- **EXTRACTED TEXT**
• • •

How to parallelize within a function

I started with Julia about a week ago. So far so good although I suffered quite a bit before I managed to get the VSCode debugger work properly. (It would get stuck forever when reading large dataframes)

Now my issues are with parallelization. want to call pmap from within a function. The idea is to go through all possible parameters so as to optimize another function. The sequential version of the code works fine. Simplifying a bit:

import SomeModule

function optimize(my_dict)
@everywhere data = my_dict[“Data”]
@everywhere param_list = my_dict[“Parameter List”]
@everywhere SomeModule.another_function(data, param_list)

I successively found out that I needed the @everywhere macros as the corresponding variables were initially not visible to the workers. As I added each one of these macros the compiler stopped complaining that the corresponding variable was not visible to some worker.

my_dict is in the main program file, which is not a module. I was able to export opt_foo to the workers with an everywhere macro but I do not know how to export the dictionary argument my_dict to the workers. The function optimize is also in the main program, which does not have a module statement at the top. Any suggestions will be highly appreciated.

any particular reason this can’t be done with threads? (i.e. do you have to use processes?)

• • •

- **RECORD SET**

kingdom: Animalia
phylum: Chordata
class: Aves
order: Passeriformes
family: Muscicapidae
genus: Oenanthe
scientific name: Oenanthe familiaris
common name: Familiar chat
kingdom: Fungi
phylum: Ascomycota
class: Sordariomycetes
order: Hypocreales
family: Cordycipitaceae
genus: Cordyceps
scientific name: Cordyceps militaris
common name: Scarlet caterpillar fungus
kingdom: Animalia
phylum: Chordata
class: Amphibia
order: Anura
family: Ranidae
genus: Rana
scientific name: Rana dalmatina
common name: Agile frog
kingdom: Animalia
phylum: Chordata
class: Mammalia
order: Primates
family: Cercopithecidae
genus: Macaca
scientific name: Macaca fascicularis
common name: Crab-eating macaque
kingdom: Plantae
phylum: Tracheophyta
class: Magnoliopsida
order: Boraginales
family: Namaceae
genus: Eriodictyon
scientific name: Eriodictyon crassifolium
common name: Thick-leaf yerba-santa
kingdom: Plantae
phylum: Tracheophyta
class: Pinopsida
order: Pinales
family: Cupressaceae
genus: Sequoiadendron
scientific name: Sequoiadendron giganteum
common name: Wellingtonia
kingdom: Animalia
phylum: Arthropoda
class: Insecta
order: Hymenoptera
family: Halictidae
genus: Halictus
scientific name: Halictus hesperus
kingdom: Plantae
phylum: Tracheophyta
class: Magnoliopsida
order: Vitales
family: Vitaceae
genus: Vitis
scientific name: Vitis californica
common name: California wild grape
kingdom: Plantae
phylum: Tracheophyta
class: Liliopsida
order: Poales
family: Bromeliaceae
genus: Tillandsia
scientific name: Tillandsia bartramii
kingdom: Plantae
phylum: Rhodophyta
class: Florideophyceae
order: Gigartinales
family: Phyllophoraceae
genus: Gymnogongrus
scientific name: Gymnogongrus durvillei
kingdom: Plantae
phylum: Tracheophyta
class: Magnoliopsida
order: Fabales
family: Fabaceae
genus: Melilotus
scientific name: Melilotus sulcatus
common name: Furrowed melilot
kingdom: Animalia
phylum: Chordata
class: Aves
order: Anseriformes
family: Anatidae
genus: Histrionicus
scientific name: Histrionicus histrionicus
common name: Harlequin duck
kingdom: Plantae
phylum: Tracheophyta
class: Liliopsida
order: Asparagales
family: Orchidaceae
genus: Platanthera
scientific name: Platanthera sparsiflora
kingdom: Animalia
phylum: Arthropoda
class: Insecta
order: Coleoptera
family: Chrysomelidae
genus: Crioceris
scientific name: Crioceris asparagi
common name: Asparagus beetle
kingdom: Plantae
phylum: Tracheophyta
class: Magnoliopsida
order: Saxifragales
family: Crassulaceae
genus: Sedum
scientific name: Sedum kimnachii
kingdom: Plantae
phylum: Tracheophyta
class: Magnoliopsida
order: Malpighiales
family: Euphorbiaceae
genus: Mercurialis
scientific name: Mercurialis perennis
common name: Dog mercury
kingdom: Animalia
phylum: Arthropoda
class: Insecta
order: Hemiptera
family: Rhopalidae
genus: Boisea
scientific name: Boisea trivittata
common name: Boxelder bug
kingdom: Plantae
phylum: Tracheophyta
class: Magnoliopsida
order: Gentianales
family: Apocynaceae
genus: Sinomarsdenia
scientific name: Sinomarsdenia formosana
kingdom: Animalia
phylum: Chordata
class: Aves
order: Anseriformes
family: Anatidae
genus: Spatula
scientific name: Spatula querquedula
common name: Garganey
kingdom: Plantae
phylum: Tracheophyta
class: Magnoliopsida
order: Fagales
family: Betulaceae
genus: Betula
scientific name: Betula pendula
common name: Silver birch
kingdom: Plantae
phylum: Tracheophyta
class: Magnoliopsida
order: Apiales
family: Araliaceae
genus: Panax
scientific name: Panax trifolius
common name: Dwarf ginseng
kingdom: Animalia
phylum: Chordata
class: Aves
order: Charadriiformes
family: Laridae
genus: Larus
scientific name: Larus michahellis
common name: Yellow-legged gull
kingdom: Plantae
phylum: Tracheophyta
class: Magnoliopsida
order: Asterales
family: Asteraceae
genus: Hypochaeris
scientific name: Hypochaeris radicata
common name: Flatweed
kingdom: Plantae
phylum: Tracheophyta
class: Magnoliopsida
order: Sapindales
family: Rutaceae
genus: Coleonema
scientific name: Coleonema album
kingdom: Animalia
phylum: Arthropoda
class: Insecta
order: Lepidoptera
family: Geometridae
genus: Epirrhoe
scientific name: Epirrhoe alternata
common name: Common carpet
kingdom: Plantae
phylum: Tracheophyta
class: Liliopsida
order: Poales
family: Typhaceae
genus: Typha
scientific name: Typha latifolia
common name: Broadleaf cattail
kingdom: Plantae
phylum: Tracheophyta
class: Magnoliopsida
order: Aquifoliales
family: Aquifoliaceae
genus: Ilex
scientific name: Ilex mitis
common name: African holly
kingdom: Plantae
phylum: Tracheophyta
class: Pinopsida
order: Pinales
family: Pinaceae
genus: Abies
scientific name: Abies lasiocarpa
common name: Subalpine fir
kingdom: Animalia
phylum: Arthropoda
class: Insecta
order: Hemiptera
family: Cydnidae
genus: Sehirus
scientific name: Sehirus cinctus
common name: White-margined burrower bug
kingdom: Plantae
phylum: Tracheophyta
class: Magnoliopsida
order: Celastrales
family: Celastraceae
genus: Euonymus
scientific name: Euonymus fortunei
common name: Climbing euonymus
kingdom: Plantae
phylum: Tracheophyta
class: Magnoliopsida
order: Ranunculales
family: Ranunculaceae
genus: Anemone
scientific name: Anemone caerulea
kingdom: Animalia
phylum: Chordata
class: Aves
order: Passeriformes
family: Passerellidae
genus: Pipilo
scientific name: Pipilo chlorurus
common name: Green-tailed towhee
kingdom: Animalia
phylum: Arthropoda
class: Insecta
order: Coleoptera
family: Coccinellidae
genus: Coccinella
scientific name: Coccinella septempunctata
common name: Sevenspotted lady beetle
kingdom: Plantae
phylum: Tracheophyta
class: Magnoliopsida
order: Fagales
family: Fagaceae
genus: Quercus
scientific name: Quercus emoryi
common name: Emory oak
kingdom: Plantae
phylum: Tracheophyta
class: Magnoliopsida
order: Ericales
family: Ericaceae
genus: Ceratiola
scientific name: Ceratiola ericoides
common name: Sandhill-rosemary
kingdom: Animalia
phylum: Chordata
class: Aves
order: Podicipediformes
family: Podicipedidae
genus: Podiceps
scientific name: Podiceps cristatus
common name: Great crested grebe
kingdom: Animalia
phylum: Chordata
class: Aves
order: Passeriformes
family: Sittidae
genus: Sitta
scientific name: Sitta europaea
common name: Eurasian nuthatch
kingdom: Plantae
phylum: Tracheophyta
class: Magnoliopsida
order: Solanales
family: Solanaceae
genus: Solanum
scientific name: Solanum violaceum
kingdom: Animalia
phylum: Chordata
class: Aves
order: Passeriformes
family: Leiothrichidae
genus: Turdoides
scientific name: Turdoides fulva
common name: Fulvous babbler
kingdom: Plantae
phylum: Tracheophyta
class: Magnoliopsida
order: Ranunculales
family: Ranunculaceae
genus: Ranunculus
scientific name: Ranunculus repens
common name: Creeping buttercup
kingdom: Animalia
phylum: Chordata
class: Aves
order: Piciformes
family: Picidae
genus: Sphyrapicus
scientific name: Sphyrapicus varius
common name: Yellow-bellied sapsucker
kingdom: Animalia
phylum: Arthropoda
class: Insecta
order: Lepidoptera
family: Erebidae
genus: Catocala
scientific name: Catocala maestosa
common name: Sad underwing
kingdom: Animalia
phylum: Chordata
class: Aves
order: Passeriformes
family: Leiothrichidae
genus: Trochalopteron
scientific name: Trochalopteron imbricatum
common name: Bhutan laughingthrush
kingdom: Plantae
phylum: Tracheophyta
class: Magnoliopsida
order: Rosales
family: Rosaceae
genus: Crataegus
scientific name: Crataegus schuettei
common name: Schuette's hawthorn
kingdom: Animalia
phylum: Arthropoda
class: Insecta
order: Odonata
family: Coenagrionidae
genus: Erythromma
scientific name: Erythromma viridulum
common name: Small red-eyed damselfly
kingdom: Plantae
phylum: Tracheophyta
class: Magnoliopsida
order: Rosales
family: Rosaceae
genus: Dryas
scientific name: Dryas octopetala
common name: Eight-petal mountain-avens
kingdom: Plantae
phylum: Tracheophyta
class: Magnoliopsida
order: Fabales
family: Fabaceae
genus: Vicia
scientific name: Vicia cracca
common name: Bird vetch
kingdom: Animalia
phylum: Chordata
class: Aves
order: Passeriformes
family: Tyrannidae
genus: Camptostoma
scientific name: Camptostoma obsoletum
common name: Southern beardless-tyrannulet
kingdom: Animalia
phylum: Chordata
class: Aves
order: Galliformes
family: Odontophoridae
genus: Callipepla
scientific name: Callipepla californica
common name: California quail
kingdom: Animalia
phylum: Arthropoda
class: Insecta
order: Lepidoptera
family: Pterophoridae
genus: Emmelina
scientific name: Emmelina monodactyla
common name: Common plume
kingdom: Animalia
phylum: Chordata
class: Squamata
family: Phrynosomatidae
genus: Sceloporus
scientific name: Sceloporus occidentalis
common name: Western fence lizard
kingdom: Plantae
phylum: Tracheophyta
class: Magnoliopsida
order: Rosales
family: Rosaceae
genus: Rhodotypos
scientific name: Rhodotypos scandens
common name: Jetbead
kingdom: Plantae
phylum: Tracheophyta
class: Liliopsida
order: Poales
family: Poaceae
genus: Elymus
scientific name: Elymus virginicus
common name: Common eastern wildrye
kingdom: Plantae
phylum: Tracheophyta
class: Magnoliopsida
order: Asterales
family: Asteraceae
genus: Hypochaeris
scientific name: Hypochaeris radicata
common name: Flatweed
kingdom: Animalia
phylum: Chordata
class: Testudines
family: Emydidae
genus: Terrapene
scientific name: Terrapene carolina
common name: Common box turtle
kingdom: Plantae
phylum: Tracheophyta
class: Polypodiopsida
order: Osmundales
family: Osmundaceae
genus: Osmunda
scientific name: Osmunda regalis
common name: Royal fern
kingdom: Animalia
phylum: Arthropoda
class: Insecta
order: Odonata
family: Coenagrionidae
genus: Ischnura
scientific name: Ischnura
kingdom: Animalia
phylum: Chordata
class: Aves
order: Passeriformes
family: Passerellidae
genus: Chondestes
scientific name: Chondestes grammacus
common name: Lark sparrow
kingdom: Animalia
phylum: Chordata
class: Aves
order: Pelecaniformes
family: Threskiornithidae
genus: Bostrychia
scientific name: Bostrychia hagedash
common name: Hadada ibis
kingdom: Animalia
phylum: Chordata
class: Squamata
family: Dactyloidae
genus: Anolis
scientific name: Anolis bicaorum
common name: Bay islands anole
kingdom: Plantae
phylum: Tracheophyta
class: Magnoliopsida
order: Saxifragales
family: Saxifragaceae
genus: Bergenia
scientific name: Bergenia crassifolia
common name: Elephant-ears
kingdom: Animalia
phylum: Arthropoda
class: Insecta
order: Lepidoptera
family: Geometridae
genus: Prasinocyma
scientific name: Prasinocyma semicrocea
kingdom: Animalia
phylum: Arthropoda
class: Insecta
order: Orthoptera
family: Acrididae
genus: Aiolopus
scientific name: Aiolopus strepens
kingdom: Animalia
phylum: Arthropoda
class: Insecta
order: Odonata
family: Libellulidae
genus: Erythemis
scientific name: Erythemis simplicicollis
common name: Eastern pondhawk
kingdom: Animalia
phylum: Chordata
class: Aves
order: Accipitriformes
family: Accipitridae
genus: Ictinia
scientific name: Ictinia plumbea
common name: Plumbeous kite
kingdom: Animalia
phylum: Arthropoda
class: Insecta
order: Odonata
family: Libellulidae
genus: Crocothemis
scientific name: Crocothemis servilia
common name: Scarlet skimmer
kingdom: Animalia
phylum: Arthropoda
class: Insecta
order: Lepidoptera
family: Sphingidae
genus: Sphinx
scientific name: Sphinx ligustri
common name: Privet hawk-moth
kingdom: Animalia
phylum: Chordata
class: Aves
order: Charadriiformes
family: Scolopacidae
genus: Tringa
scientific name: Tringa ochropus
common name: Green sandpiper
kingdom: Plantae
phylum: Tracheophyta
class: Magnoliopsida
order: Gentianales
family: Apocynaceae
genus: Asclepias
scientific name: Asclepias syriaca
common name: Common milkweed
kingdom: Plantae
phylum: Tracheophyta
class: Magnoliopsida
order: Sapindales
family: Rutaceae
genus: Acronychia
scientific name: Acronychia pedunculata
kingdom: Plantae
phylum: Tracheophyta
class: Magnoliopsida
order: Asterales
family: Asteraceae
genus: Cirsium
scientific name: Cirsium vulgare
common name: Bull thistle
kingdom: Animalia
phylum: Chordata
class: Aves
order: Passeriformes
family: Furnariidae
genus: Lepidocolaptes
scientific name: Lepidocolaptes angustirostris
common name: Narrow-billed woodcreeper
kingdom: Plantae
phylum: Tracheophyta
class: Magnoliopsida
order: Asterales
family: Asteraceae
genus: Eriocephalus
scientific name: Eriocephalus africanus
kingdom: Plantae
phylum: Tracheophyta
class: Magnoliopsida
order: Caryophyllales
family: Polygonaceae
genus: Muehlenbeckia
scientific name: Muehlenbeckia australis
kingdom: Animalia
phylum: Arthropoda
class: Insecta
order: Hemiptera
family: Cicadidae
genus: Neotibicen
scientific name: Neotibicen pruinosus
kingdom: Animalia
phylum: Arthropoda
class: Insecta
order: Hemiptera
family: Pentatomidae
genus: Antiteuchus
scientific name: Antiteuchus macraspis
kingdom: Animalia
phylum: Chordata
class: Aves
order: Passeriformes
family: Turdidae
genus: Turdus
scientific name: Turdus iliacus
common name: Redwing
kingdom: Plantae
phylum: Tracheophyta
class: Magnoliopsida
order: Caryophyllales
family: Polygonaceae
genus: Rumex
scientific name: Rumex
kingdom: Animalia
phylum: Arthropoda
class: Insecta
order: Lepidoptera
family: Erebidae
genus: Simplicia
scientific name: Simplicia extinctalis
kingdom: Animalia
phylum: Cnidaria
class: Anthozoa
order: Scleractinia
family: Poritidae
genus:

• • •

- **TASK LIST**
(a) Answer each question from the post about parallelizing within a Julia function, one per line:
(i) What happened with the VSCode debugger when it read large dataframes?
(ii) Why did the writer need the @everywhere macros?
(iii) What does the closing reply ask?
(b) Summarize the post about parallelizing within a Julia function in two sentences.

- **SET OF ANSWERS**
(a)
(i) It would get stuck forever.
(ii) The corresponding variables were initially not visible to the workers.
(iii) It asks whether there is any particular reason this can't be done with threads, that is, whether processes have to be used.

(b) A writer who started with Julia about a week ago wants to call pmap from within a function to go through all possible parameters and optimize another function. The writer added @everywhere macros so the workers could see the variables but does not know how to export the dictionary argument my_dict from the main program file, which is not a module, and a reply asks whether threads could be used instead of processes.